(Vorliegender Text)

+---+

Vergleichsweise niedrige Stimmbeteiligung

Benoît Hamon hat allerdings noch nicht gewonnen. Rein arithmetisch hat er zwar die besten Chancen. Der drittplazierte Kandidat der Sozialisten, Arnaud Montebourg, der 17,9 Prozent der Stimmen erhielt, rief gestern abend ausdrücklich zur Wahl Hamons auf. Dieser vereinigt damit klar mehr als die Hälfte der Stimmen aus dem ersten Durchgang auf sich.

Allerdings lag die Stimmbeteiligung relativ tief. Nur rund zwei Millionen Sozialisten und Sympathisanten suchten gestern eines der 7350 Wahllokale in Frankreich auf. Das ist weniger als bei einer ähnlichen Abstimmung vor der Präsidentschaftswahl vor fünf Jahren und deutlich weniger als bei der Vorwahl des bürgerlichen Lagers im vergangenen November. Daraus schöpft Valls eine gewisse Hoffnung: Wie es scheint, sind im ersten Durchgang vor allem die Vertreter des linken Flügels an die Urnen gegangen. Das Lager der sozialliberalen «Realos» um das Regierungsduo Hollande und Valls wurde gestern von der eigenen Partei richtiggehend abgestraft. Es hat allerdings noch Reserven: Wenn die pragmatischeren Sozialisten am nächsten Sonntag massiv an die Primärwahlurnen gehen, kann Valls durchaus noch gewinnen.

+---+

(Gesammelte Daten)

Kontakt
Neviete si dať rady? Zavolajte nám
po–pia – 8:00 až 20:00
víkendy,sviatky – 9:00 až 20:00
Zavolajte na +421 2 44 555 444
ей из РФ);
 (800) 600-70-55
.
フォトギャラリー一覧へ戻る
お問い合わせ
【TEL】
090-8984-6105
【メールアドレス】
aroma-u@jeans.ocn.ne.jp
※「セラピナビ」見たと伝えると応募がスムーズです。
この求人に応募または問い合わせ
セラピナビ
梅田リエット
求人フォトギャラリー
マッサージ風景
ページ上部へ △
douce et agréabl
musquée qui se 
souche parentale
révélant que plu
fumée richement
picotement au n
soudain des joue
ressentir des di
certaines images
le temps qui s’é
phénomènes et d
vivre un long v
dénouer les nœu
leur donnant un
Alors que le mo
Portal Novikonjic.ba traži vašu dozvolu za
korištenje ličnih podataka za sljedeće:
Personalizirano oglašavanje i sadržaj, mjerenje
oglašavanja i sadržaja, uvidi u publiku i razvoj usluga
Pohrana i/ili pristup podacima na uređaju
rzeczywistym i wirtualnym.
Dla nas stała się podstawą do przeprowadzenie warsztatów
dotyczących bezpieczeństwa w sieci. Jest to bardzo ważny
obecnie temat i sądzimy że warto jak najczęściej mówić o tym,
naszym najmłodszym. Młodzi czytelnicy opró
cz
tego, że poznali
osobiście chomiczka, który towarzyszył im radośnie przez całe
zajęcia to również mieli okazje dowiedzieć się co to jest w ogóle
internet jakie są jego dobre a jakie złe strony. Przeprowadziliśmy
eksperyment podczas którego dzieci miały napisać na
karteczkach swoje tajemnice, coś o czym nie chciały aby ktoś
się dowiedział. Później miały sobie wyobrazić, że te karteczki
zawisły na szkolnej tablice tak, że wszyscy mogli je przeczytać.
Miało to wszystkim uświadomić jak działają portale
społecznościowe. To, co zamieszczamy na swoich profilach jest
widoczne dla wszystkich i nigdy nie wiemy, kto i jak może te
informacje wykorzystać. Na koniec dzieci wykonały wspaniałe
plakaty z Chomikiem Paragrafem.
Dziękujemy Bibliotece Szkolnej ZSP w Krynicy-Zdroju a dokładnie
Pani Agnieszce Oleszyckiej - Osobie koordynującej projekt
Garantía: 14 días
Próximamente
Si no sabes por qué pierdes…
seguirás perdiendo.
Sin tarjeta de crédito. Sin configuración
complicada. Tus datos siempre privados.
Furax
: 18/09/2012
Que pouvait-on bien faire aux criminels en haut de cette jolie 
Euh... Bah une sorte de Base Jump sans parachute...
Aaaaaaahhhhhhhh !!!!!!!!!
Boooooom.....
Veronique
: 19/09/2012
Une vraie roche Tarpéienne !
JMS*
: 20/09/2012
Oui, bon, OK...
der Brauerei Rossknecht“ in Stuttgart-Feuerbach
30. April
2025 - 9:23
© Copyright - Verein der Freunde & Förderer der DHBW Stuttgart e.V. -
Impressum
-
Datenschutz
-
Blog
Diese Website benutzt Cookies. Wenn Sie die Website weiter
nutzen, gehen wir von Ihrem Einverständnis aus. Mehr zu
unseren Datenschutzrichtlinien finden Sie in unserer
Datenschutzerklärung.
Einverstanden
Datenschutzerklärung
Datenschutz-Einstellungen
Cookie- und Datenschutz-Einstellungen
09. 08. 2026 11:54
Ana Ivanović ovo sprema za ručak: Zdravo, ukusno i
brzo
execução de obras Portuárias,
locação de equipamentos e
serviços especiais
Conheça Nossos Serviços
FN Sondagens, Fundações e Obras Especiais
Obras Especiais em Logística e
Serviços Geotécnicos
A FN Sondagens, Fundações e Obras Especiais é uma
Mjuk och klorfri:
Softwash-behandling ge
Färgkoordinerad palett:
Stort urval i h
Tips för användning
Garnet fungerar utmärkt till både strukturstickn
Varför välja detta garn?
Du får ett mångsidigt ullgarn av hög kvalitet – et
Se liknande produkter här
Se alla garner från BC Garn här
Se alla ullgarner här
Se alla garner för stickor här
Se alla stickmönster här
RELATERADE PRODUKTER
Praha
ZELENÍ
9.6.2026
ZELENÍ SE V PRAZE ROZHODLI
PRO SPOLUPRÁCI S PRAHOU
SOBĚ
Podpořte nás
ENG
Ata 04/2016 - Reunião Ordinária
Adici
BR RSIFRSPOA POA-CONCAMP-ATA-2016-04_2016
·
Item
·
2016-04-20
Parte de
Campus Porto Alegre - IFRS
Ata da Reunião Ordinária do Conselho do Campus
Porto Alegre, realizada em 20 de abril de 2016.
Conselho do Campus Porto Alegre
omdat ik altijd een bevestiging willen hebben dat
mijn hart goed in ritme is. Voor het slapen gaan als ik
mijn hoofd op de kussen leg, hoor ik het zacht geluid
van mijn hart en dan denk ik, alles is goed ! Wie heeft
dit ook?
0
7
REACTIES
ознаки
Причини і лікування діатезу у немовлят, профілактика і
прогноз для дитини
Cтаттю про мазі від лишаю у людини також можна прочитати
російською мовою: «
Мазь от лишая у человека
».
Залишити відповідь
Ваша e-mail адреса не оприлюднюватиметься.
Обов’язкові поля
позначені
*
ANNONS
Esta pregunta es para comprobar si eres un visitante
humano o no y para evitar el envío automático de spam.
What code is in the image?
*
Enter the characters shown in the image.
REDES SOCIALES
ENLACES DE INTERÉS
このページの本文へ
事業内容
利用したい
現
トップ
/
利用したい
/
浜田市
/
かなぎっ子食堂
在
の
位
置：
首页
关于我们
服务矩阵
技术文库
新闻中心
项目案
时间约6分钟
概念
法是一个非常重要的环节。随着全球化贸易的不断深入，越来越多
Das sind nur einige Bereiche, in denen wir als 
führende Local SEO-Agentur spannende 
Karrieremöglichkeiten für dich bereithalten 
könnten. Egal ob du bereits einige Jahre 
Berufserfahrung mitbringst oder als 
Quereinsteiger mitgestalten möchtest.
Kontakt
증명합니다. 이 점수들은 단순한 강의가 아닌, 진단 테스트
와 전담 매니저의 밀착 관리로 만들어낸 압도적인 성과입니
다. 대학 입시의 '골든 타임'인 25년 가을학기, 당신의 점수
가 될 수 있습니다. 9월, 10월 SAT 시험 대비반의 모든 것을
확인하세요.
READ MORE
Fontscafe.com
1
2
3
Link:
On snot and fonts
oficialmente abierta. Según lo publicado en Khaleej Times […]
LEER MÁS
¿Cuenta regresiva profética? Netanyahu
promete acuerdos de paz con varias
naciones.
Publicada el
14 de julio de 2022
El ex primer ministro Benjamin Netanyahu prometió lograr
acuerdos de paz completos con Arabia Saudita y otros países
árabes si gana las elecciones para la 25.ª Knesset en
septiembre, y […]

+---+

(Arbeitsauftrag) Setze den Text über die Vorwahl der französischen Sozialisten bitte nach seinem letzten Satz fort. Das Material spielt hierfür keine Rolle.

(Antwort)
Der resolute Ex-Premier, der auf Themen wie Sicherheit und Wirtschaftsreformen setzt, wird diese Woche sein einziges gewichtiges Argument einbringen: Nur ein Mann mit seiner Erfahrung habe eine Chance gegen Fillon oder die Rechtsextremistin Marine Le Pen. Laut den meisten Umfragen läge der sozialistische Kandidat – sei das Hamon oder Valls – aber sogar im eigenen Lager hinter den zwei Linksbewerbern Emmanuel Macron und Jean-Luc Mélenchon zurück. Sie nehmen gar nicht an der Primärwahl der Sozialisten teil. Bei den Präsidentschaftswahlen im Frühling ist damit mit einer Zersplitterung der Linken zu rechnen.